Over the past month there’s been a number of reports online that indicate that while we’re coming close to exhausting the major easily accessible oil fields globally, the situation is changing. The BBC has a good piece with lots of background that cuts to the chase thusly:
“Supply has been boosted by unconventional oil extracted from rocks which were previously uneconomic to exploit – like oil shales and tar sands. It takes much more energy and water to separate the oil from these rocks than conventional oil drilling so it’s much worse for the environment.
But your car doesn’t know or care whether it’s running on conventional oil or tar sand oil.
Fears over ‘peak oil’ haven’t evaporated, but the advent of unconventional oils has driven the peak further into the distance.

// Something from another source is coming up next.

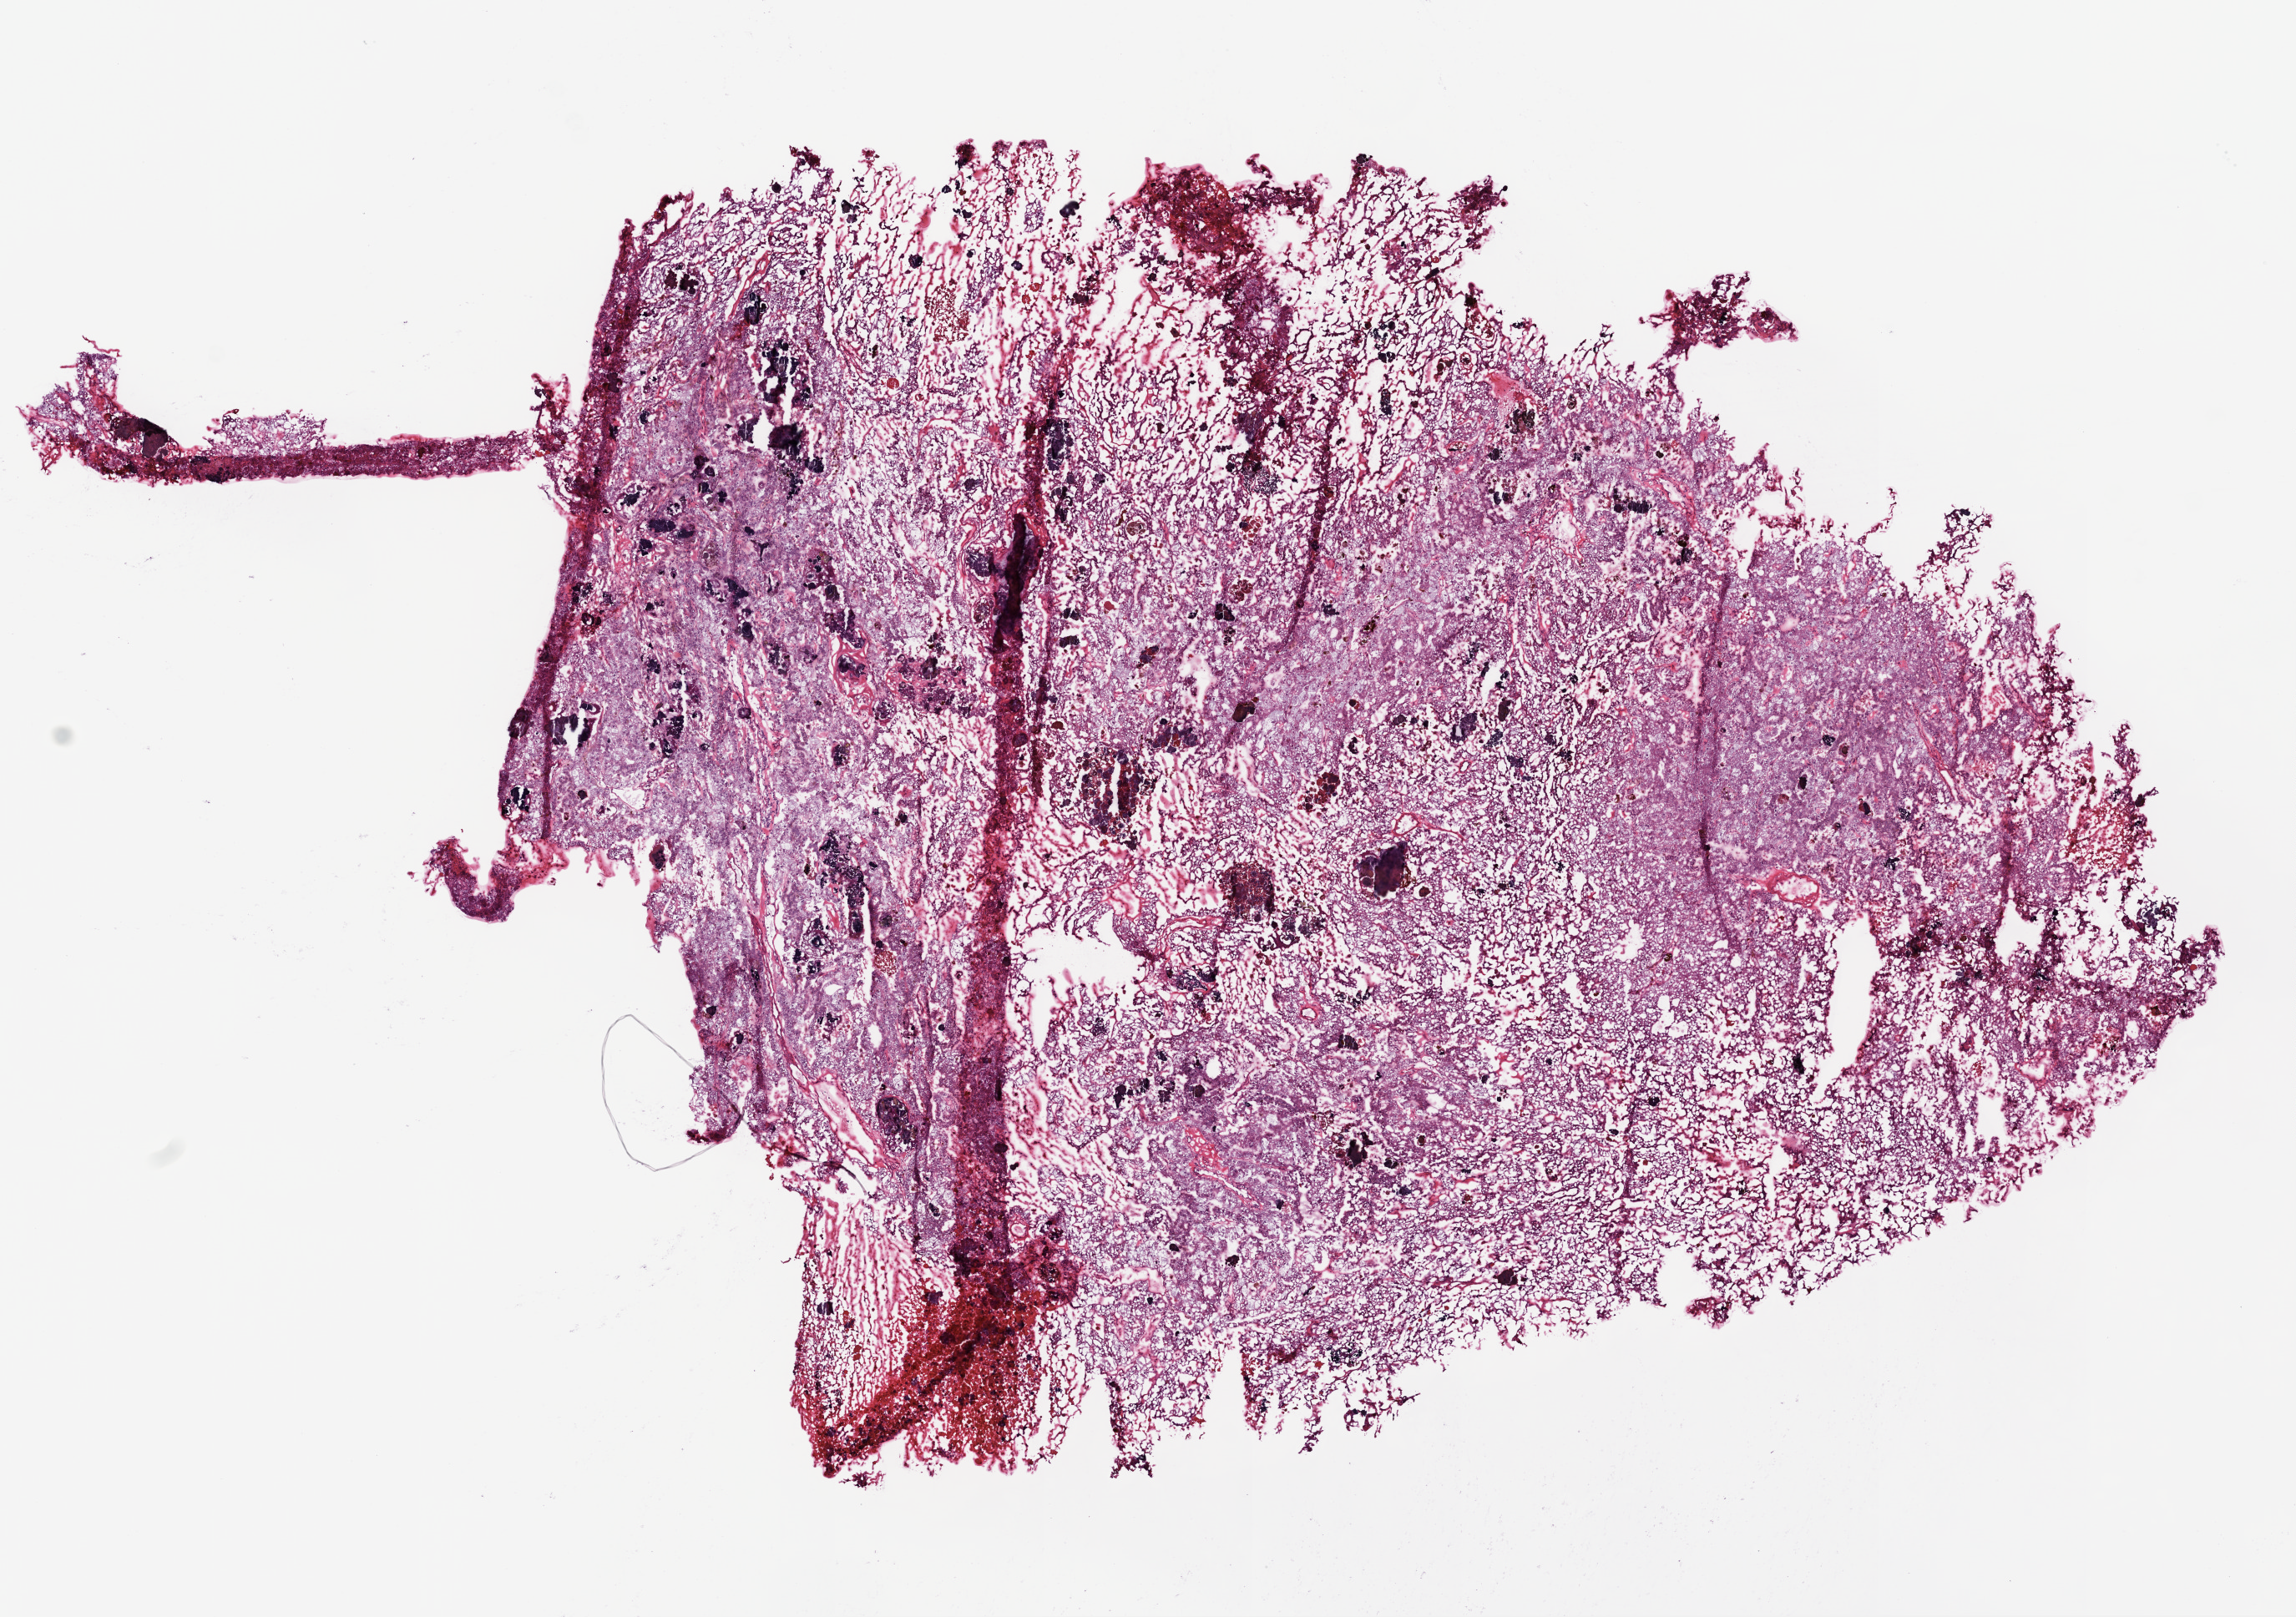
Digitized H&E tissue section (whole slide), shown as a low-resolution overview of the whole scanned area (about 11.0 x 7.8 mm, slide scanned at 20x). Frozen section from the top of the tissue portion. Primary tumour sample from the kidney. Female, age 51 years at initial diagnosis. Histologic grade: G2 (moderately differentiated). Slide review estimates, as recorded: tumour cells 95%, tumour nuclei 80%, normal cells 0%, stromal cells 5%, necrosis 0%.
* AJCC pathologic stage: I
* pathologic diagnosis: Clear cell adenocarcinoma, NOS
* laterality: right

There’s also a boom in unconventional gas production that’s made the Americans relax about energy security. Gas can be turned into diesel – at a cost – pushing peak oil further into the distance. If things get really bad we can also turn coal into diesel.”
There’s a longish white paper (with a convenient executive summary) that you can read as well. The paper says that the big issue at the moment isn’t a decline in oil reserves but that the recent investment in oil production methods has had the effect of massively increasing our ability to pump more oil.
So… does this mean the Peak Oil concern is dead? Well, it’s not as big a deal as it was five years ago, that seems certain.
One of the key parts of the idea was that sans some sort of technological breakthrough we were going to have the global economy stymied because of rising energy costs. What appears to have happened is we were able to find that technological breakthrough – in the form of new drilling methods that have allowed us to get access to previously unexplainable reserves.
But there is a bit of a catch – the actual cost of extracting the oil is rising. The new tech is more expensive than the previous tech. But since about 80% of the cost of a barrel of oil at the moment is due to speculators on the commodity market driving up prices, there’s plenty of give in the present price. If you double the cost of extraction (a reasonable estimate) you still have oil at today’s price, with 60% of the cost per bbl due to speculation.
Which means the free market setting the oil price still has a lot of elasticity, and we shouldn’t expect a major run-up in prices anytime soon. In fact the concern is the opposite, that prices might fall precipitously and the resultant decline in revenues would destabilize OPEC national economies.
I imagine there are still implications for the Church, but I think they’re second order effects, and we’ll need to think a bit about what they might be. But in the short term, people are going to be able to afford to drive their cars to worship. The trend toward young people moving to the city cores again will probably continue, but I don’t imagine it will be accelerated by people worried about energy costs. The other thing is that I don’t imagine energy prices will fall in a major way from where they are now – at least not in the long term. That means a large, but hopefully stable, portion of a congregation’s budget will be dedicated to HVAC energy expenditures. It’s still probably worth trying to find conservation methods to lower that cost.
Any thing else that you can think of?